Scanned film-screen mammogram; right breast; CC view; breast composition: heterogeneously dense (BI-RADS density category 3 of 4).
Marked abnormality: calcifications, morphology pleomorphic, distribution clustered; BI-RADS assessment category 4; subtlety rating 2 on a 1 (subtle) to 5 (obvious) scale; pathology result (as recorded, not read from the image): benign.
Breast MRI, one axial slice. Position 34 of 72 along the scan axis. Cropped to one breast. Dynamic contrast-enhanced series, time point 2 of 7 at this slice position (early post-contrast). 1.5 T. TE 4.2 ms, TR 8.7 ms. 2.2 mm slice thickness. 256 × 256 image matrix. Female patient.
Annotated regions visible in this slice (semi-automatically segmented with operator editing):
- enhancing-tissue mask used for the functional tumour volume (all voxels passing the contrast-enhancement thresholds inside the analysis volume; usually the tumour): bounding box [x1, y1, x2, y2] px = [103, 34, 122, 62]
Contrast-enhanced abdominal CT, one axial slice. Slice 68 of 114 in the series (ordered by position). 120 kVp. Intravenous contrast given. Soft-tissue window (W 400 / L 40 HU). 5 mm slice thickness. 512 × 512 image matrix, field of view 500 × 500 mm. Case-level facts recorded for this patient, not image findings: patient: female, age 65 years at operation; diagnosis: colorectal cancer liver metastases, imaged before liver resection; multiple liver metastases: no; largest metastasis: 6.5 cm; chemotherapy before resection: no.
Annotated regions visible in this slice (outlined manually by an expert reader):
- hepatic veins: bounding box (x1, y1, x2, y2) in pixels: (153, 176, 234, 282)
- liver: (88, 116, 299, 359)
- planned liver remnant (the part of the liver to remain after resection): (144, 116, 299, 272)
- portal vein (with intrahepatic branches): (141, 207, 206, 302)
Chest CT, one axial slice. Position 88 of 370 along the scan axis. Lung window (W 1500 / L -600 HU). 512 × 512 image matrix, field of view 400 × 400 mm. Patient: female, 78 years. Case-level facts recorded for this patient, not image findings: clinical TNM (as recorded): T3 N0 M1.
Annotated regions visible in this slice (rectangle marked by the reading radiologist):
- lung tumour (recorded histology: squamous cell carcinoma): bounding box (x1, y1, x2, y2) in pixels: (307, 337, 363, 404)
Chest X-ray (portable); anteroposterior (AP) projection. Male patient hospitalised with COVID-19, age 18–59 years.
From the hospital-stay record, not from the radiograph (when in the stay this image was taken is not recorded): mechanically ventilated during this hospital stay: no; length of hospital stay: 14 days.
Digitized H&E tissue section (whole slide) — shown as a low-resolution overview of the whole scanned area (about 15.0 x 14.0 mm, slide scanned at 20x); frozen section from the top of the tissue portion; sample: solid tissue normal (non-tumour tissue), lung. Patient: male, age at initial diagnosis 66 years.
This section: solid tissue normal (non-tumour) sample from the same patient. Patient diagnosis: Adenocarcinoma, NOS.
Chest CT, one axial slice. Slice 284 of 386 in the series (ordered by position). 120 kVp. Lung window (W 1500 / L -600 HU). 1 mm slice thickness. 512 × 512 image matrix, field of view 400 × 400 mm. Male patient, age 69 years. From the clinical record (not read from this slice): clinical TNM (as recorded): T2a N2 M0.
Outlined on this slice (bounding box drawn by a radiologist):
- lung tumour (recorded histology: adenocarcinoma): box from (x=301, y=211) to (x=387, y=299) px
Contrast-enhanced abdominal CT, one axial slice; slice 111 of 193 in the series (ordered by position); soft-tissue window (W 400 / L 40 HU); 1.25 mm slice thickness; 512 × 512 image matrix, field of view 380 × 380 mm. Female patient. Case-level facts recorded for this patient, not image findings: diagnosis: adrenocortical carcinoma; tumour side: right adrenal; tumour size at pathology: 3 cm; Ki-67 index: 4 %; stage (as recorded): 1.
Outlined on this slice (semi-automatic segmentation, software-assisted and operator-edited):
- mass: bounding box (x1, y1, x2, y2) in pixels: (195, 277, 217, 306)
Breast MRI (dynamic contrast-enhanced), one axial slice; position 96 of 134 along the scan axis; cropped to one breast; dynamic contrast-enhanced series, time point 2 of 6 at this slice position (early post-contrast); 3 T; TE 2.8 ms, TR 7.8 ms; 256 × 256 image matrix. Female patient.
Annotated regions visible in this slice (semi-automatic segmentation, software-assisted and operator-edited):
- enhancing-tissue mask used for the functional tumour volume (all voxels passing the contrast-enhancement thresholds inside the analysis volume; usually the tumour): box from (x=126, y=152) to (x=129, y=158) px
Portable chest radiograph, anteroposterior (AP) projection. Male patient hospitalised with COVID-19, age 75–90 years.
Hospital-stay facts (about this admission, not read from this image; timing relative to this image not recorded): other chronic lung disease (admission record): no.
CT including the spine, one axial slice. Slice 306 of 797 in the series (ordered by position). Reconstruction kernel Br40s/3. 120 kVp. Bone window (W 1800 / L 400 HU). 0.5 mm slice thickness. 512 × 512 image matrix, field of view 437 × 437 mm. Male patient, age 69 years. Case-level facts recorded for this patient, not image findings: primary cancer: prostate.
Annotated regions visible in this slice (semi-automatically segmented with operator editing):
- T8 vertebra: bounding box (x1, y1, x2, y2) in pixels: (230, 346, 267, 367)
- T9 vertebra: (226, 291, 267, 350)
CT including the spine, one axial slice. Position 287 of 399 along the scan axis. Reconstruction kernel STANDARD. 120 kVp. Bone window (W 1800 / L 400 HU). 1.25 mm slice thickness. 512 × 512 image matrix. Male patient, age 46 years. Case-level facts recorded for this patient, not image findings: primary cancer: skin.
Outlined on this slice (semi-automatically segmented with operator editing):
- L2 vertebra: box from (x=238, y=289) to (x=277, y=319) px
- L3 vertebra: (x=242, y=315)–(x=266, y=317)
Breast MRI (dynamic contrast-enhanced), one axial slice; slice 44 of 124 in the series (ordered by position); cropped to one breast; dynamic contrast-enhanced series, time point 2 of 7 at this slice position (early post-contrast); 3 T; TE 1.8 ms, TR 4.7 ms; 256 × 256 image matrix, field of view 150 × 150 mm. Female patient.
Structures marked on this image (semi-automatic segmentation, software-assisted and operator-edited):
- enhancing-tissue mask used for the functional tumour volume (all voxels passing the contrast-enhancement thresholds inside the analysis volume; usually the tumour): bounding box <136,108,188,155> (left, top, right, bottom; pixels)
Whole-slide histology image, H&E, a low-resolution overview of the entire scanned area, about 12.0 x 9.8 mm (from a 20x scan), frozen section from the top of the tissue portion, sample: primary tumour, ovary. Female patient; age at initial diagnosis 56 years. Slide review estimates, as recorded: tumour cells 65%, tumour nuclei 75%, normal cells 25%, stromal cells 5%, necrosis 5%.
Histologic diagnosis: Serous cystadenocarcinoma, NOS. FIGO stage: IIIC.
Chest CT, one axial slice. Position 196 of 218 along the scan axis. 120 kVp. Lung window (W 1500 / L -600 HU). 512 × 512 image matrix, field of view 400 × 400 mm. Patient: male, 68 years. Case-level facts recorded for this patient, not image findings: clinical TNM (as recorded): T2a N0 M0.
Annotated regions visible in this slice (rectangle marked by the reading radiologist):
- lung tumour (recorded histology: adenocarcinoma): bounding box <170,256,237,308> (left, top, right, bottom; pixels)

________________

TASK OBJECTIVE. Lines holding "semi" are the ones to copy; find all of them in the listing.

ANSWER TO THIS TASK.
Annotated regions visible in this slice (semi-automatically segmented with operator editing):
Outlined on this slice (semi-automatic segmentation, software-assisted and operator-edited):
Annotated regions visible in this slice (semi-automatic segmentation, software-assisted and operator-edited):
Annotated regions visible in this slice (semi-automatically segmented with operator editing):
Outlined on this slice (semi-automatically segmented with operator editing):
Structures marked on this image (semi-automatic segmentation, software-assisted and operator-edited):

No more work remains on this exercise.